Hébergée dans un foyer de jeunes travailleurs, Alexandra nouera des liens avec ses voisins de palier et collègues d’atelier. Elle peindra à petites touches le tableau sensible d’un monde ouvrier inquiet, dont les espoirs et les acquis s’effritent peu à peu. Il y a Gilbert, un collègue soudeur, qui à 51 ans gagne tout juste de quoi boucler le budget familial, et qui, à l’unisson de sa femme et de ses trois enfants, assume ouvertement un vote Front National.

Il y a Brian, 21 ans, un vieux routier déjà de la recherche d’emploi. Cinq ans de galères et de petits boulots. Cinq ans de va-et-vient entre chômage et contrats courts. Il y a Claudine, 48 ans, perpétuelle intérimaire, qui accepte toutes les missions et qui même malade va travailler, avec le sourire, “pour pas qu’on s’en rende compte ».

Il y a Christian, 61 ans, jeune retraité et vieux militant. 40 années chez Peugeot, et l’amertume de voir la traditionnelle solidarité ouvrière s’effriter avec la précarisation des plus jeunes et la montée du chômage.

Et puis il y a tous les autres, collègues de travail ou rencontres de hasard. Toutes ces petites mains de l’automobile qui n’arrivent pas à voir plus loin que la fin du mois. Ces travailleurs qui sont les visages de la désindustrialisation. Ces ouvriers inquiets, qui se livrent sans fard à celle qui, pendant 21 jours, est venue partager leur quotidien.

`« Les mots c’est bien, mais quand tu le vis c’est autre chose ! »

Partager pour comprendre, et faire des films en se mettant à la place des gens : c’est le principe de 21 jours.

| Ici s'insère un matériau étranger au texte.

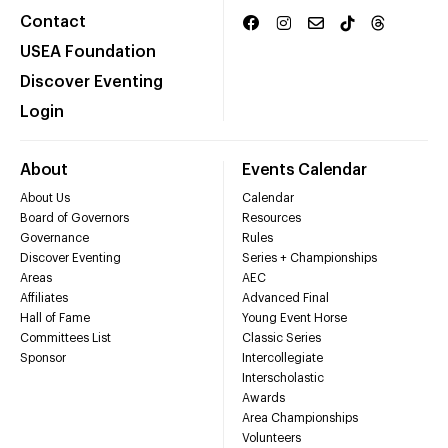
Contact
USEA Foundation
Discover Eventing
Login
About
Events Calendar
About Us
Calendar
Board of Governors
Resources
Governance
Rules
Discover Eventing
Series + Championships
Areas
AEC
Affiliates
Advanced Final
Hall of Fame
Young Event Horse
Committees List
Classic Series
Sponsor
Intercollegiate
Interscholastic
Awards
Area Championships
Volunteers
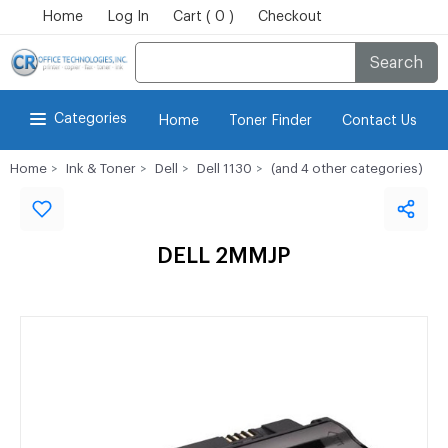
Home
Log In
Cart ( 0 )
Checkout
Search
Categories
Home
Toner Finder
Contact Us
Home
Ink & Toner
Dell
Dell 1130
(and 4 other categories)
DELL 2MMJP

Dans cette série documentaire innovante, la journaliste Alexandra Alévêque passe de l’autre côté de la caméra, pour expérimenter pendant 21 jours le quotidien de ceux qu’elle rencontre. À chaque fois, tous les protagonistes ont été mis au courant de l’opération. Alexandra Alévêque se présente en toute transparence.

Pendant 21 jours, et quelle que soit l’expérience vécue, Alexandra Alévêque tient son journal de bord. Elle raconte, à la première personne, ses difficultés, ses surprises, ses a priori qui s’envolent. Elle est pour un temps ouvrière, non-voyante ou garde-malade, mais n’oublie jamais d’où elle vient, professionnellement et socialement. Elle est à la fois dedans et dehors, mi-observatrice et mi- participante.

Cet exercice d’empathie active a une durée calculée: 21 jours, c’est assez long pour prendre des marques, et assez bref pour garder du recul. En 3 semaines, et sans interruption, Alexandra Alévêque s’adapte, perd ses habitudes et en prend de nouvelles, et souvent y trouve empathie et tendresse.

L’une des ouvrières, collègue d’Alexandra, le résume d’une phrase: “les mots, c’est bien, mais quand tu le vis, c’est autre chose”.